Mon Apr 7 10:23:15 MSD 2008

> IMHO, this is overkill.  It's really neat, but I don't think you need
> to do this at all.  We host lots of rails apps and don't run into
> problems that require that kind of approach.  You'll get error log

I'm confused. You previously said:

> Won't this have the downside of possibly sending multiple failing
> requests to the upstreams?  We used this for a while but ran into
> problems with duplicate requests.  For example we had people sending
> WAY too many mails out in an request, the appserver would timeout
> halfway through, it'd send a portion of the emails, and then send the
> request to another upstream.  The subsequent requests would do the
> same thing and people would get the same email for every upstream
> defined.

I then looked at the docs.

---
http://wiki.codemongers.com/NginxHttpProxyModule#proxy_next_upstream

error - an error has occurred while connecting to the server, sending a 
request to it, or reading its response;
timeout - occurred timeout during the connection with the server, transfer 
the requst or while reading response from the server;
---

And assumed that a "timeout" was a subset of "error". Is that right or wrong 
then? If I do:

proxy_next_upstream error;

And one of my connections times out, will nginx send the request to the next 
backend or not? If it does, then that's a problem because it can launch the 
same "slow" action to occur multiple times on multiple servers. It means 
that we do need a "connect_error" option so we can just say:

proxy_next_upstream connect_error;

If not, then we're all ok, we can just use the "error" option.

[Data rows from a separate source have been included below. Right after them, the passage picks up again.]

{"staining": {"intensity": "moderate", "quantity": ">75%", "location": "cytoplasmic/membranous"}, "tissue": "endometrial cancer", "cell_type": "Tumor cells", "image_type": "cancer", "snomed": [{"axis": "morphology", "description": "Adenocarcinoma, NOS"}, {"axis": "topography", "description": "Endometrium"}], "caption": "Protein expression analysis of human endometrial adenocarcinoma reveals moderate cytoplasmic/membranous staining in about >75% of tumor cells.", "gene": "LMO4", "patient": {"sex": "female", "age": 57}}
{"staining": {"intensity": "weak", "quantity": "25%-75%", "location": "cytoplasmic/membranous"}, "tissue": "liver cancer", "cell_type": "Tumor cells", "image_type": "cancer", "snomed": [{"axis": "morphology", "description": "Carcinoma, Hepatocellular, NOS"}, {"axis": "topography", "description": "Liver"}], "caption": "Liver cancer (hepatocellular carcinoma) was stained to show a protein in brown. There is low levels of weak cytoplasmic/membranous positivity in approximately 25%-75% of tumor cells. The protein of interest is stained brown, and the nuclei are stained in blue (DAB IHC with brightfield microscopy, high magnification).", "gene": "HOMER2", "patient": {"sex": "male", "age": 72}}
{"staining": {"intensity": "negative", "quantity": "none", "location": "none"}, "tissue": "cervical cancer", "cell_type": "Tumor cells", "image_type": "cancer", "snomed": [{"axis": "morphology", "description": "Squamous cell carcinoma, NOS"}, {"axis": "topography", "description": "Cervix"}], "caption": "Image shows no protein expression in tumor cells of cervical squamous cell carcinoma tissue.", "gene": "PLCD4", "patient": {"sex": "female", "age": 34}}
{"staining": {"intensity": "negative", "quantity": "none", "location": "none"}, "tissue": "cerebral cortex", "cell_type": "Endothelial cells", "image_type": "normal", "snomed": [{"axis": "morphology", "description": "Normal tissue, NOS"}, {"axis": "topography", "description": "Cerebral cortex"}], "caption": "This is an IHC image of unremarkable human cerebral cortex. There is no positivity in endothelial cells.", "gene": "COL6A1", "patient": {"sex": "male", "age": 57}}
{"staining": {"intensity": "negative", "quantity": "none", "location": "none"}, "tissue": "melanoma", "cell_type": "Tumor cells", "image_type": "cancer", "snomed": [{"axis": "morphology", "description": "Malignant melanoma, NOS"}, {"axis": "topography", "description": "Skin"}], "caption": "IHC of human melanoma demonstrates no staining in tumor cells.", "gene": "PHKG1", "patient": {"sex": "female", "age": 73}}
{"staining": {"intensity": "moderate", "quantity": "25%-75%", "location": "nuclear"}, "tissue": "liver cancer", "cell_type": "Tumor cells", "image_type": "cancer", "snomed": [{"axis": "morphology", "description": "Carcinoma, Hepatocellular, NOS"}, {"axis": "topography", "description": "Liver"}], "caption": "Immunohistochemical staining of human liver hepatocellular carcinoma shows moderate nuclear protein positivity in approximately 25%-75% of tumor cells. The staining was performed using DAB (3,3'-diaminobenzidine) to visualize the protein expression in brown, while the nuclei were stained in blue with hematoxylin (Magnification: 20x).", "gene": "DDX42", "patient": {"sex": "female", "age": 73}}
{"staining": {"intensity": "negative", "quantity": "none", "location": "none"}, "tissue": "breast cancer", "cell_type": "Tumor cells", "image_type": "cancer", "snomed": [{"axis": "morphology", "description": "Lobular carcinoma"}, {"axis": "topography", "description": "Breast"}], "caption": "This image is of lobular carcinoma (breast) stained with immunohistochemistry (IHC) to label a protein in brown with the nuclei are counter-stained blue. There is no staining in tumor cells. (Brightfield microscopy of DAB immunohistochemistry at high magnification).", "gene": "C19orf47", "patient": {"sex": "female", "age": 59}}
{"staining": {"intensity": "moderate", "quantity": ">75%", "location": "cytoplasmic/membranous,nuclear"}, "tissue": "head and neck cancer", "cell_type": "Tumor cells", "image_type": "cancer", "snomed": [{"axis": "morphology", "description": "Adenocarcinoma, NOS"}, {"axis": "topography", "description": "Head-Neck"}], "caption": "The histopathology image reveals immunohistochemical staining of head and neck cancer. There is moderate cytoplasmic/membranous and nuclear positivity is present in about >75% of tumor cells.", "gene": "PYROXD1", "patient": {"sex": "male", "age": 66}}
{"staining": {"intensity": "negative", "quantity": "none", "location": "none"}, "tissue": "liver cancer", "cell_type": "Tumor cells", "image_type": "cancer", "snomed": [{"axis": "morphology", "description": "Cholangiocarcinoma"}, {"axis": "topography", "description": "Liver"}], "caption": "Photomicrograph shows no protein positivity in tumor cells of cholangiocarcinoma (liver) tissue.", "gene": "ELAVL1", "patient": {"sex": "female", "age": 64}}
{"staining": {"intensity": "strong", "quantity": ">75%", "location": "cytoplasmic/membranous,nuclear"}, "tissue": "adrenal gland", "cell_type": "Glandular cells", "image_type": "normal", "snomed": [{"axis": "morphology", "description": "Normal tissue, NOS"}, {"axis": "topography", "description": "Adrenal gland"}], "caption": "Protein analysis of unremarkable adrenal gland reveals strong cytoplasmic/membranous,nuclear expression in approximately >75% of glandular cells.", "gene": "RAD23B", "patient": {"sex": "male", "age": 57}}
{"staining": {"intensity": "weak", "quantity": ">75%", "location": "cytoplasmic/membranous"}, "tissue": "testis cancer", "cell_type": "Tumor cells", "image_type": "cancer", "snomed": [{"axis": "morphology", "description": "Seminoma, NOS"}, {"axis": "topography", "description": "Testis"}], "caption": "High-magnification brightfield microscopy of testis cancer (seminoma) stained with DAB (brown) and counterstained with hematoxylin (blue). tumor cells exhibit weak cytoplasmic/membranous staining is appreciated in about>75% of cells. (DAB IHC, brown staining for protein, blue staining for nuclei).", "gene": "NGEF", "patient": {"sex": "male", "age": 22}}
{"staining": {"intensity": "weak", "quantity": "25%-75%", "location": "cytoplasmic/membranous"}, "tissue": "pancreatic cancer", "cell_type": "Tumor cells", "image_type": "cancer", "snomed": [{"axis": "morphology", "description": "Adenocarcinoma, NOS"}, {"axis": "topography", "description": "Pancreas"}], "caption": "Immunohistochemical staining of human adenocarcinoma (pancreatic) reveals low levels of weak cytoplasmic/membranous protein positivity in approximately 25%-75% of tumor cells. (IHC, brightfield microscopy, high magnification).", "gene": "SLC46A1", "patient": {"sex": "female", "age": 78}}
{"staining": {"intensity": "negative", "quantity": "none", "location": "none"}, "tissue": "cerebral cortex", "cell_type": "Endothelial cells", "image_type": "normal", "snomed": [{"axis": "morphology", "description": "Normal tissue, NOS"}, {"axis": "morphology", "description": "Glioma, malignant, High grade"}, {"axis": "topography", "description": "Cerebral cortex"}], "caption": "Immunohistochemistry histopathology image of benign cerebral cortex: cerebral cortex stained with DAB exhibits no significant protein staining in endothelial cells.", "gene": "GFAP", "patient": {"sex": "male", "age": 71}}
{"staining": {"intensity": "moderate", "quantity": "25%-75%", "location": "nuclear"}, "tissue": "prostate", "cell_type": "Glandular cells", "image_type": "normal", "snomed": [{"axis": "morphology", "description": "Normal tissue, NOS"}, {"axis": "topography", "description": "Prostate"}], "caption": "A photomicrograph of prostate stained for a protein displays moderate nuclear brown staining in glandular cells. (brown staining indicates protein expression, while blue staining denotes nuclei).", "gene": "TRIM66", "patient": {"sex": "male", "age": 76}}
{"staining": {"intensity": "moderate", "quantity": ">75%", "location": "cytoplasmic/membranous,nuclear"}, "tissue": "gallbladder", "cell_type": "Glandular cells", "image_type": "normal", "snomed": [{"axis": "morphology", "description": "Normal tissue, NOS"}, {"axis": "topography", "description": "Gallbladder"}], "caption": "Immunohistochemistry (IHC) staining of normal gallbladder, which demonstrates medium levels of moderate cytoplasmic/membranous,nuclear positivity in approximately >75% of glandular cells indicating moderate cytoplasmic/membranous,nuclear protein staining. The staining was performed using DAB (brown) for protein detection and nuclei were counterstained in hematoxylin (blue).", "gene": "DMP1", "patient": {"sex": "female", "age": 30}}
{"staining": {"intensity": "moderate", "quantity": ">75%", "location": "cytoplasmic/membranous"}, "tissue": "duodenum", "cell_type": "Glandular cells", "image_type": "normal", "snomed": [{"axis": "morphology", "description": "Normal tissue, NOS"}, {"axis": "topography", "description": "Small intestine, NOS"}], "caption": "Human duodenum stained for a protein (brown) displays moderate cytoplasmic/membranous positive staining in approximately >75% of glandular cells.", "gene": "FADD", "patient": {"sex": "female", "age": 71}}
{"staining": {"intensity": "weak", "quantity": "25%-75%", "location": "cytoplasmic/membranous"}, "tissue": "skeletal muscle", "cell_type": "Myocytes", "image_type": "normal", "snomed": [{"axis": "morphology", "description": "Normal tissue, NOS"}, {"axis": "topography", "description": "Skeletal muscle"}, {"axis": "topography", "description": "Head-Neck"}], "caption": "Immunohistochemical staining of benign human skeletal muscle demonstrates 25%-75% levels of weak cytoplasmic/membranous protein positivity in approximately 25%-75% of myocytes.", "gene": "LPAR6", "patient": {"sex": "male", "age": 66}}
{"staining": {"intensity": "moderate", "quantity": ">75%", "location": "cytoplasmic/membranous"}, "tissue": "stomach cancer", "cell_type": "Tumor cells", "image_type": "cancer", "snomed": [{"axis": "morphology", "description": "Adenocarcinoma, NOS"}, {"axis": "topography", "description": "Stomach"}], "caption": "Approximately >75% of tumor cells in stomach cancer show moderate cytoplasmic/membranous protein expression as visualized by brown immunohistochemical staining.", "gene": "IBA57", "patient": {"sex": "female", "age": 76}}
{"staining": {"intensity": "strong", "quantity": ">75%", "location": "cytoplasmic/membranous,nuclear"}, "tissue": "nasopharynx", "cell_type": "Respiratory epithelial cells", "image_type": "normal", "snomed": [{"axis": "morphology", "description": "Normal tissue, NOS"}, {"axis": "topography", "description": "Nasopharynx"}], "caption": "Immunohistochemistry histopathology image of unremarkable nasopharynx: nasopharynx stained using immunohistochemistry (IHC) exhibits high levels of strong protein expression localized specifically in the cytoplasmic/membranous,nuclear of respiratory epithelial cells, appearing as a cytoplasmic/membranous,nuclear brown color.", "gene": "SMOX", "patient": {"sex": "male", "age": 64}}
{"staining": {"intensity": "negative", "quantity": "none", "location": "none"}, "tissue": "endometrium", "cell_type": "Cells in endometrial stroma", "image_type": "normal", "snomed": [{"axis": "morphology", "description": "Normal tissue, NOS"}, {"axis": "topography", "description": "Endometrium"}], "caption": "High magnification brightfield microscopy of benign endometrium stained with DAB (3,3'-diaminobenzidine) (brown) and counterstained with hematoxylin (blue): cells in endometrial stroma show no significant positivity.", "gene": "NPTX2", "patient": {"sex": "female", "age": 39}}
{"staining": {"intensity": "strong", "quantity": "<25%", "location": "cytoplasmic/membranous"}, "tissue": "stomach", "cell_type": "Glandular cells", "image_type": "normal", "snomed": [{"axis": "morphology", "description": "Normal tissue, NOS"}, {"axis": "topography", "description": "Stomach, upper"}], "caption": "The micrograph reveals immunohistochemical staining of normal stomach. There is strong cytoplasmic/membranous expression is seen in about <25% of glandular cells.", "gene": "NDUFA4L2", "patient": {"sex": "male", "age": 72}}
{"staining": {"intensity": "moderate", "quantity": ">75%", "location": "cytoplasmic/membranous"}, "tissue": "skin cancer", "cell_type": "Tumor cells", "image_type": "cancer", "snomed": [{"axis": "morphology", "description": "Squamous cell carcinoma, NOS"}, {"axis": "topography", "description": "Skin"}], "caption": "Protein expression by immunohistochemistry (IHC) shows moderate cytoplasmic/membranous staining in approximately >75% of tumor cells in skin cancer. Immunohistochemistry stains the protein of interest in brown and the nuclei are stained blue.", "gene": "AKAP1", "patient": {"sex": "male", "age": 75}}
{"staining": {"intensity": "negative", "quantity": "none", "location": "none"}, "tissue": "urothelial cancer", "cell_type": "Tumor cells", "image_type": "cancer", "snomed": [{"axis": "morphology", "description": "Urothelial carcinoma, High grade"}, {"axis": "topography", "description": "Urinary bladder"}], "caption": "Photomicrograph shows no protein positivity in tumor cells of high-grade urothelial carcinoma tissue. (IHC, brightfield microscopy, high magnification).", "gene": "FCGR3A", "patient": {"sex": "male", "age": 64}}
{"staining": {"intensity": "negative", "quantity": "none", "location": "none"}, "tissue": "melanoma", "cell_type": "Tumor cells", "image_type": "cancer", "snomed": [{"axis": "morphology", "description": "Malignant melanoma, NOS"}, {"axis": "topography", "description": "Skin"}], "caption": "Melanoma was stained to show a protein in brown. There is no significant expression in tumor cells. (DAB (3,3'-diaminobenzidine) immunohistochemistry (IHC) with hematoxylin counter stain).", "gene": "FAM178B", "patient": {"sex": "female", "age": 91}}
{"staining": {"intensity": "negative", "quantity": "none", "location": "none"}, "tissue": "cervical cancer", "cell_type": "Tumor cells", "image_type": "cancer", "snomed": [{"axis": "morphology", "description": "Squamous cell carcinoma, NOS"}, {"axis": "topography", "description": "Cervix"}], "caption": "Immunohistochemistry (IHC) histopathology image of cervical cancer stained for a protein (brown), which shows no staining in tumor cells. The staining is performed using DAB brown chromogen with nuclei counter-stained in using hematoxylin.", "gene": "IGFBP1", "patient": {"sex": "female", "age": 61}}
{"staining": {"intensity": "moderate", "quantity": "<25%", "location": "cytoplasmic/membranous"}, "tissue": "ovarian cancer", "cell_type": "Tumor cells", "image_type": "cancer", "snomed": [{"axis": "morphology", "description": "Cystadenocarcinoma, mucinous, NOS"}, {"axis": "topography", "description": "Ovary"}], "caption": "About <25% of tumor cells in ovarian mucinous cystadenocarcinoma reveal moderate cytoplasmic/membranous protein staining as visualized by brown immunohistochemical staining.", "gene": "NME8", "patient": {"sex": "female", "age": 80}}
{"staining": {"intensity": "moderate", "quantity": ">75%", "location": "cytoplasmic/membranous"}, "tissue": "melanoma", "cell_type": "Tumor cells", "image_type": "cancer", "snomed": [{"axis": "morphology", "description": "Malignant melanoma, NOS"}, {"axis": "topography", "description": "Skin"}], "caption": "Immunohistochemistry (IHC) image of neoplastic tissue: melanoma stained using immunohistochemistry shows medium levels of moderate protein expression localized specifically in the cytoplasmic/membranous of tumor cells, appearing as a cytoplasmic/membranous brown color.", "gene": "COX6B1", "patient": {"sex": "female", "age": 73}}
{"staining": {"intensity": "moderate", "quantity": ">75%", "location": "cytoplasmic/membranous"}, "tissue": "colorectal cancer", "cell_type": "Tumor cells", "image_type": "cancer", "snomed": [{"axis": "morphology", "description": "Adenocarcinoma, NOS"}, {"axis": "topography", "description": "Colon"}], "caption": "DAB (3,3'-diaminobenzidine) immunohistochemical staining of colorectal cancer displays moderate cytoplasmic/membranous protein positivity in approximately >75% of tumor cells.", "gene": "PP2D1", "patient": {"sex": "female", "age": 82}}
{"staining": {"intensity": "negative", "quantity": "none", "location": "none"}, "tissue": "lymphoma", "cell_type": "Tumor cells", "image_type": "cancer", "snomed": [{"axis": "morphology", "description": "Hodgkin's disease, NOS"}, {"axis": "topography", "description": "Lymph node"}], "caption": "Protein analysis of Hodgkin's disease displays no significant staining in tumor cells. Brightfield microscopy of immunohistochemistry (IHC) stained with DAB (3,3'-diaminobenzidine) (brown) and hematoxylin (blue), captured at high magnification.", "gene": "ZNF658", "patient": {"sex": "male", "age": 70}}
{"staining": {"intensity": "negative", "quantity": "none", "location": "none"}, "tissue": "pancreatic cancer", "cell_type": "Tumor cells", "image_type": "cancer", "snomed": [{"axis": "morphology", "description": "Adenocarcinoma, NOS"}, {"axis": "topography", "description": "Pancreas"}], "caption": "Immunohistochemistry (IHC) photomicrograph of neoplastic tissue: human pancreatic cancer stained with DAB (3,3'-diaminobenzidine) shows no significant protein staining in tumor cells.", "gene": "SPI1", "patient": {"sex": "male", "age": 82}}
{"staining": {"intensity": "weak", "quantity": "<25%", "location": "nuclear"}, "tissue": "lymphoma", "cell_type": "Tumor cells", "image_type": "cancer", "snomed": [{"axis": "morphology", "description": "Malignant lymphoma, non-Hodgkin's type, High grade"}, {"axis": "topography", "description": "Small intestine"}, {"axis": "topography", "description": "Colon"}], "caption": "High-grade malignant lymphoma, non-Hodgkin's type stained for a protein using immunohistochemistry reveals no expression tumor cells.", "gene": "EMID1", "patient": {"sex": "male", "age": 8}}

Anyway, having said all that, we still do need our solution for some 
annoying edge cases. Basically systems can crash in very, very odd ways. 
It's been a while (I think it was linux 2.6.18), but we had a system crash 
in a state where it would accept TCP connections, but wasn't responding to 
them in any way. That was quite nasty because basically it meant connections 
coming in to that server would have to wait the full proxy_read_timeout 
before being passed to the next backend server. Since the server was remote, 
it took a little while to get it rebooted at the co-location facility.

Fortunately, because of our above scheme, and the fact we remotely check 
each server every 2 minutes, when that server failed to pass it's "ping" 
test after 30 seconds, it was marked down in the database, and was 
automatically taken out of service without intervention required by us.

Rob